Oil politics will dominate the news for the next few years as developing nations like Iraq, Somalia and Nigeria continue to attempt to resist Western domination and exploitation of their resources. With widening perception throughout the world that the war in Iraq is almost entirely about oil, such peoples are now realizing what it is that gets our attention. The West’s addiction to fossil fuels may ultimately be our downfall, forcing America to extend her empire with further attempts at military conquest until it is stretched too thin..

For now, the rats are leaving the sinking ship in Nigeria.

As Bush said, we are not at war with Islam. But by the time the decade is out, they might well be at war with us.

-Ian.

—– http://www.nytimes.com/2003/03/23/international/africa/23NIGE.html

French Oil Company Shuts Down in Turbulent Nigerian Delta By REUTERS

WARRI, Nigeria, March 22 — The French company TotalFinaElf shut its oil production facilities in Nigeria’s western delta and evacuated workers today because of spiraling tribal unrest in the area, company officials said.

“We decided to shut our production and evacuate the area because of the deteriorating situation,” a company official said in Lagos.

In the same region, other workers were stranded in a major ChevronTexaco oil export terminal as angry villagers prevented them from leaving, industry sources said.

The leaders of the Ijaw ethnic group, which has been clashing with the army since Thursday, raised estimates of their death toll from 14 to 58, all killed, they said, in army raids on villages.

At least 55 others have died, including 10 soldiers, in the political and ethnic violence, tribal leaders and security sources said.

A helicopter was seen landing in the oil city of Warri, bringing the first group of workers fleeing fighting in oil fields around the Escravos export terminal. The group was accompanied by armed soldiers.

Company officials said the helicopters were ferrying workers from the Opumami tank farm, the French oil company’s most important facility in the Obodo district, where it produces 7,500 barrels of crude a day.

But there was no immediate official confirmation that militants had set fire to part of the tank farm.

“We are still getting reports from the area,” the Lagos-based official said.

A surge in ethnic conflict in the Nigerian delta has forced Shell and ChevronTexaco to shut down their oil operations. The two companies, which have declared force majeure on some export commitments, say they were losing 315,000 barrels a day of crude, or 16 percent of Nigeria’s output.

The Niger delta, which accounts for most of Nigeria’s crude output of two million barrels per day, has been on the boil for years, with oil multinationals getting caught in a deadly struggle for oil benefits by local ethnic groups.

The latest flare-up pits ethnic Itsekiri against the Ijaw, who are leading a campaign in the delta for a greater share of Nigeria’s oil wealth. The increasingly violent campaign has added to nationwide political unrest threatening elections next month.
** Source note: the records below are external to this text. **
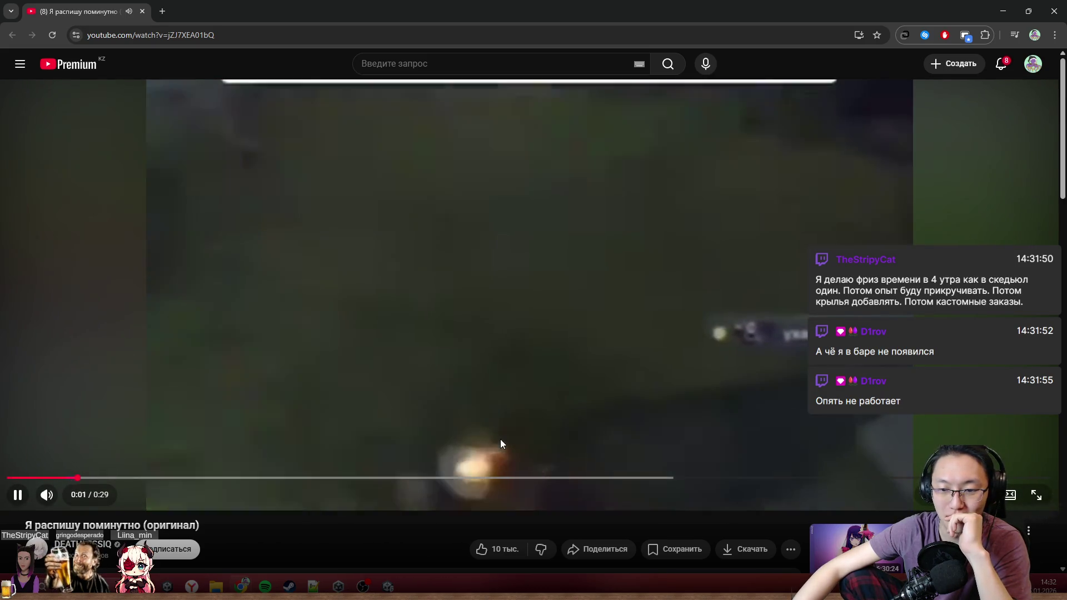
click(957, 494)
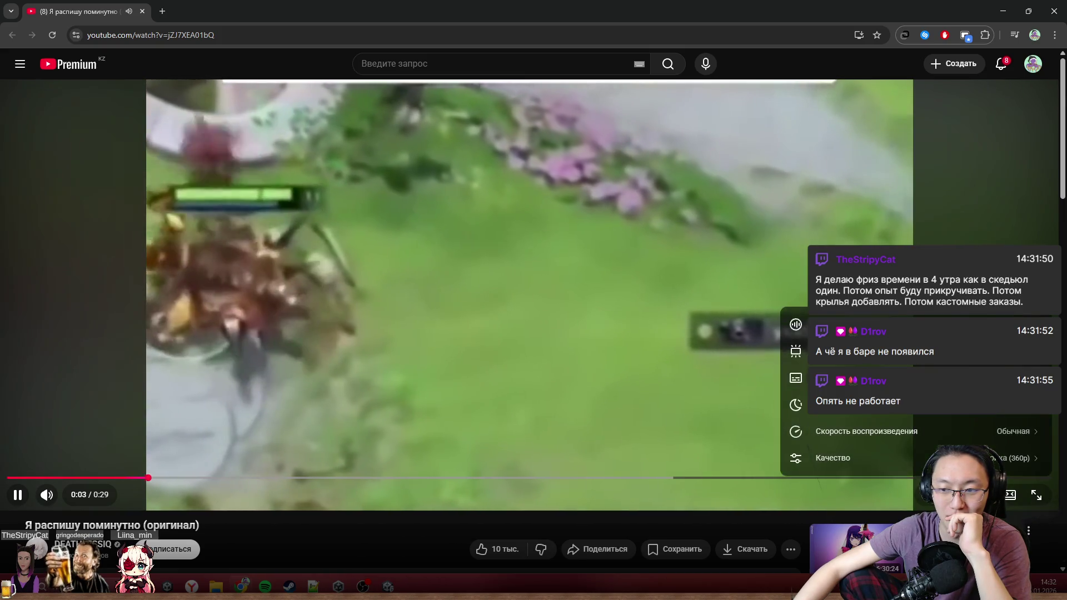
click(1001, 456)
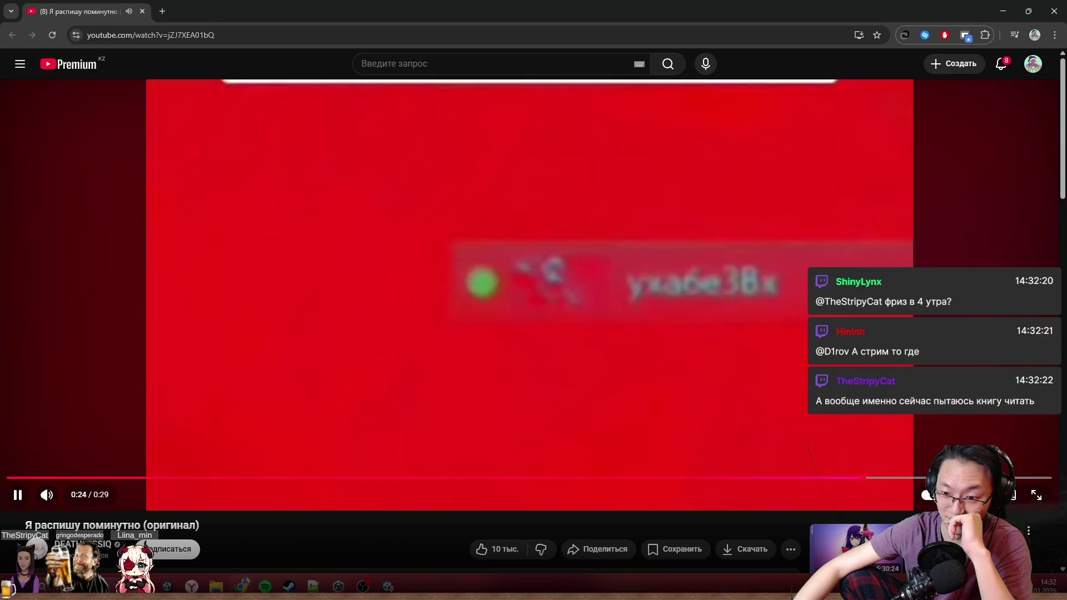
key(space)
Scores of people, including 10 soldiers quelling unrest, have been killed in the last week alone.

Nationwide, well over 10,000 people have died in ethnic, religious and political violence since President Olusegun Obasanjo’s election in 1999 ended 15 years of military dictatorship.

The unrest is raising fears over a series of elections, including a presidential vote on April 19. Disruption to key oil exports could add economic hardship to the political crisis.

A source at an oil contracting company in Warri said villagers were preventing her company’s employees from leaving ChevronTexaco’s Escravos export terminal.

“Our staff are stuck there,” she said. “They said they have no way of getting out from there. They said they are just living by God’s will.” She added that Ijaw youths were shouting threats at those behind the terminal’s fences.

“They came toward them, shouting that they will kill them because Chevron has invited the police to fight them,” she said.

ChevronTexaco denied requesting any action by the police or the army. A company spokesman, Sola Omole, said in Lagos that there was an “uneasy calm” around the terminal.